_Record excerpts_:
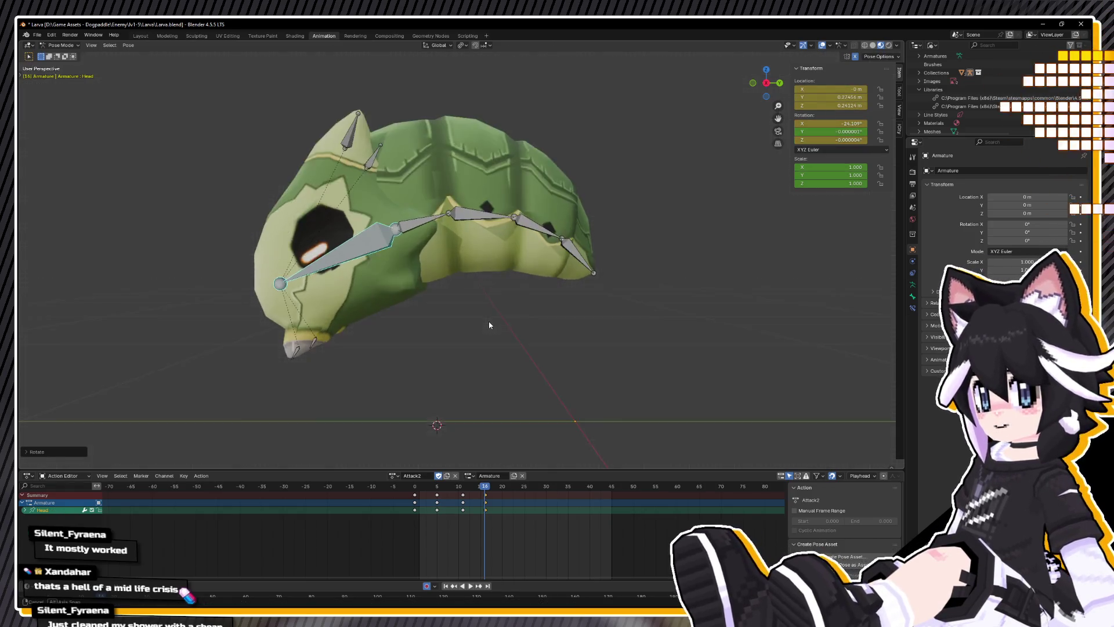
key(g)
click(328, 320)
click(329, 319)
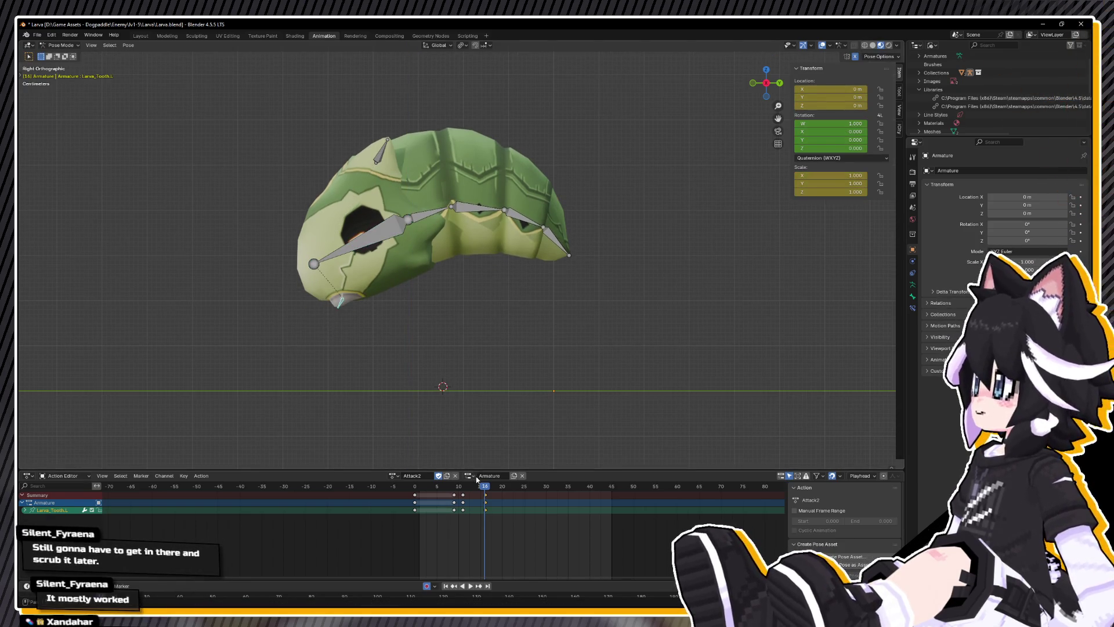
Step: Preview the attack from frame 0, scrub to frame 16, and save Larva.blend
key(space)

_What to produce_:
Pictures in the records above are left out; print everything else exactly as written.

_Answer section_:
key(g)
click(328, 320)
click(329, 319)
Step: Preview the attack from frame 0, scrub to frame 16, and save Larva.blend
key(space)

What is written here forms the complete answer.